Unraveling Macrophage Polarization: Functions, Mechanisms, and "Double-Edged Sword" Roles in Host Antiviral Immune Responses

Numerous viruses that propagate through the respiratory tract may be initially engulfed by macrophages (Ms) within the alveoli, where they complete their first replication cycle and subsequently infect the adjacent epithelial cells. This process can lead to significant pathological damage to tissues and organs, leading to various diseases. As essential components in host antiviral immune systems, Ms can be polarized into pro-inflammatory M1 Ms or anti-inflammatory M2 Ms, a process involving multiple signaling pathways and molecular mechanisms that yield diverse phenotypic and functional features in response to various stimuli. In general, when infected by a virus, M1 macrophages secrete pro-inflammatory cytokines to play an antiviral role, while M2 macrophages play an anti-inflammatory role to promote the replication of the virus. However, recent studies have shown that some viruses may exhibit the opposite trend. Viruses have evolved various strategies to disrupt M polarization for efficient replication and transmission.
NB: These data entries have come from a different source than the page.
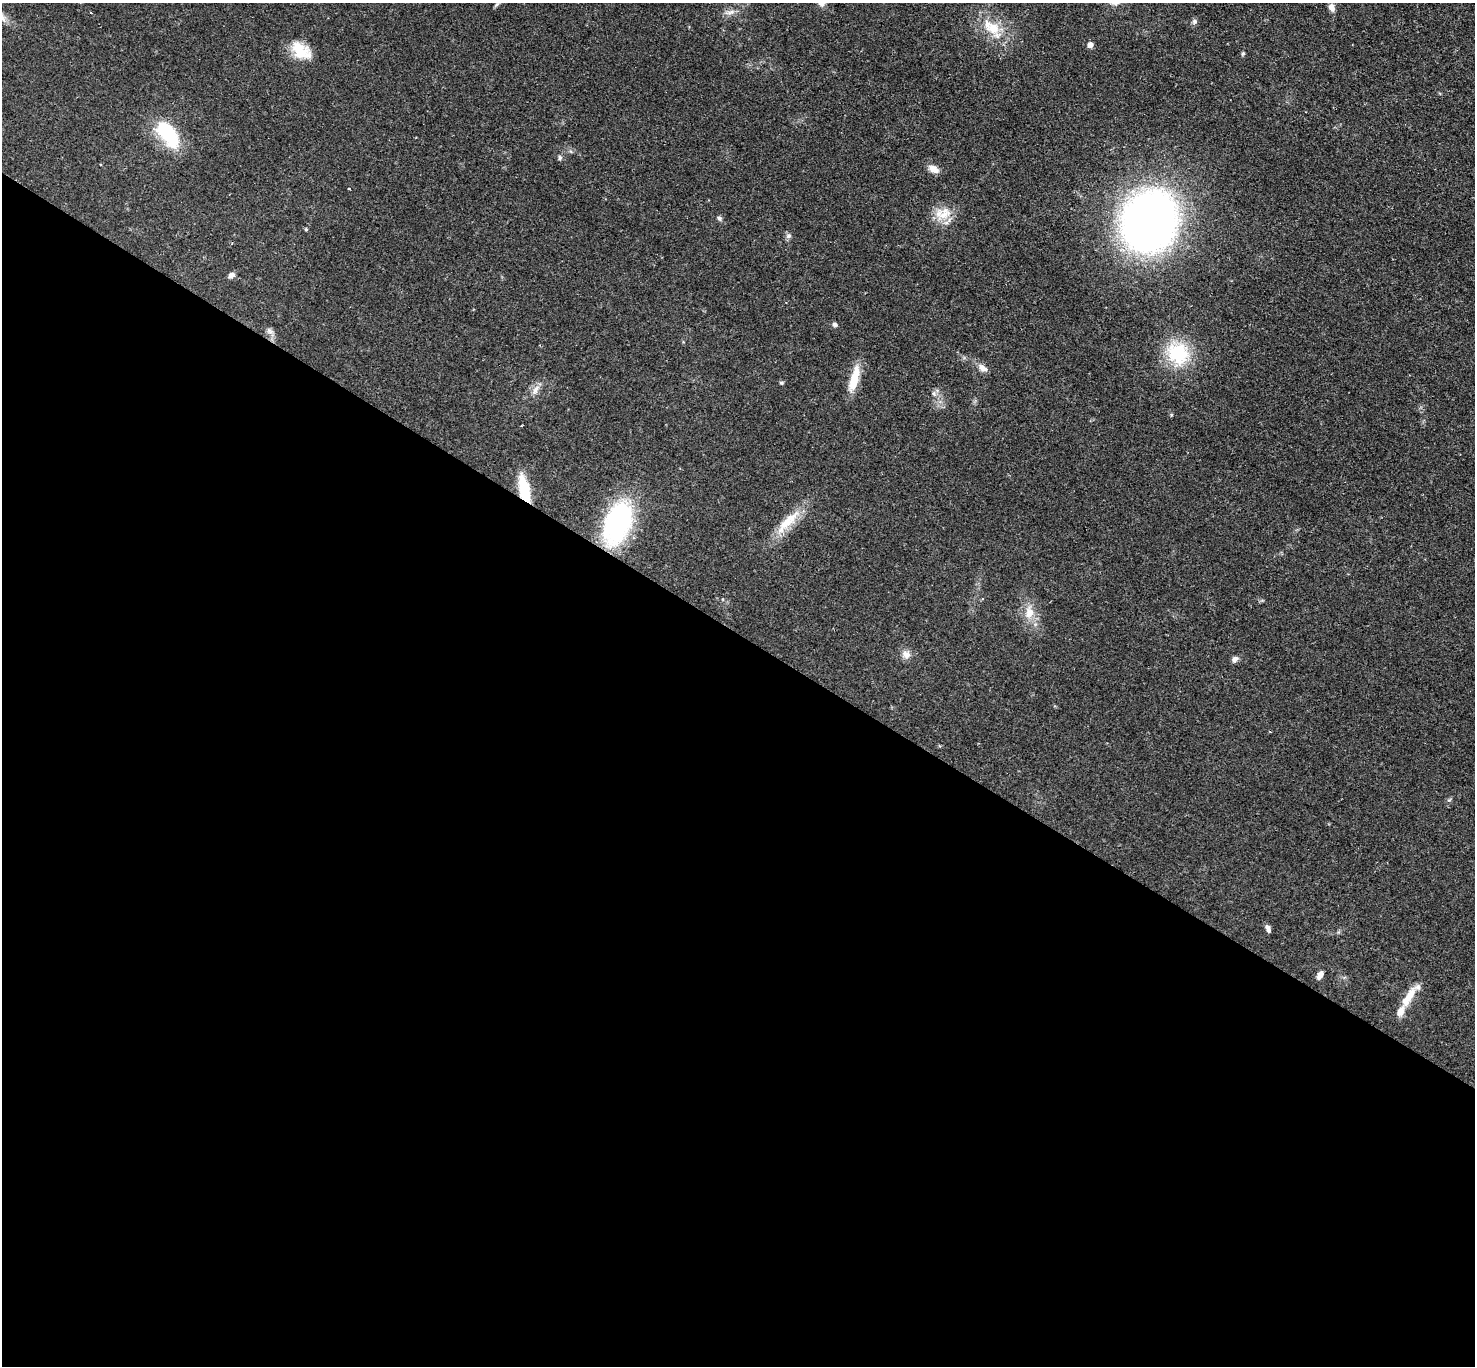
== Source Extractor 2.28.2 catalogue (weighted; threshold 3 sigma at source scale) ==
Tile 14 of 4 x 4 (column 2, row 4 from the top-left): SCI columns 1479-2951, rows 297-1660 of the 5896 x 5902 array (HDU 1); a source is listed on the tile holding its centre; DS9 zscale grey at full resolution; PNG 1477 x 1368 px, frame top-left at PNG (2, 3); no overlay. Shown black and unused: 54% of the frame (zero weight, under 2 of 3 exposures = <1% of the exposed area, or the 3 px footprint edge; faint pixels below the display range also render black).
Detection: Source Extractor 2.28.2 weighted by HDU 2 'WHT'; one run over the whole footprint, this tile lists its part. Background 0.0585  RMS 0.0048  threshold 0.0215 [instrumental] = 3 sigma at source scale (4.5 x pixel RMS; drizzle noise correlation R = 1.50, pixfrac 1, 0.05/0.05 arcsec/px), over >= 5 px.
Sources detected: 40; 3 inside a brighter listed object's ellipse — not listed separately; the other 37 listed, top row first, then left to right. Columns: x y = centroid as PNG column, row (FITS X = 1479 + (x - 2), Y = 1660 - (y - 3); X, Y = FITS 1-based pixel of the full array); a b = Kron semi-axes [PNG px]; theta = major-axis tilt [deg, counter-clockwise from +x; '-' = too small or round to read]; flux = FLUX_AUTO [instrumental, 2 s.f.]
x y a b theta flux
497 4 10 4 45 0.86
1332 7 9 6 -63 3.1
730 12 14 6 17 2.7
1194 21 7 7 - 1.3
993 28 21 16 -29 13
1090 45 5 4 - 4
301 51 27 16 -36 13
1243 54 5 4 - 0.85
168 134 34 16 -54 31
560 158 7 5 89 0.98
933 169 14 9 -24 3.8
349 189 3 2 - 0.42
944 214 25 16 43 9.6
719 218 7 6 - 1.2
1149 221 38 33 68 470
306 229 5 4 - 0.6
789 236 7 7 - 1.5
231 275 8 6 38 2
835 324 6 5 - 1.2
270 331 12 7 -49 2.2
1178 353 33 29 -47 27
982 368 13 8 -35 3.3
854 379 31 9 74 12
781 383 6 4 -1 0.73
535 390 17 7 60 3.4
934 393 8 5 -63 1.5
1171 415 5 3 - 0.49
524 489 31 10 -77 18
788 522 47 12 46 14
617 523 39 23 70 86
1029 613 19 13 82 7.7
906 654 11 11 - 3.4
1235 659 8 6 44 2.1
1449 800 6 4 41 0.75
1268 928 9 5 -66 1.8
1320 975 10 6 61 2.4
1410 995 21 10 60 6.6
Overlapping masked pixels (flux is a lower limit): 1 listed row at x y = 524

Notably, various factors, such as mechanical softness, the altered pH value of the endolysosomal system, and the homeostasis between M1/M2 Ms populations, contribute to crucial events in the viral replication cycle. Here, we summarize the regulation of M polarization, virus-induced alterations in M polarization, and the antiviral mechanisms associated with these changes. Collectively, this review provides insights into recent advances regarding M polarization in host antiviral immune responses, which will contribute to the development of precise prevention strategies as well as management approaches to disease incidence and transmission.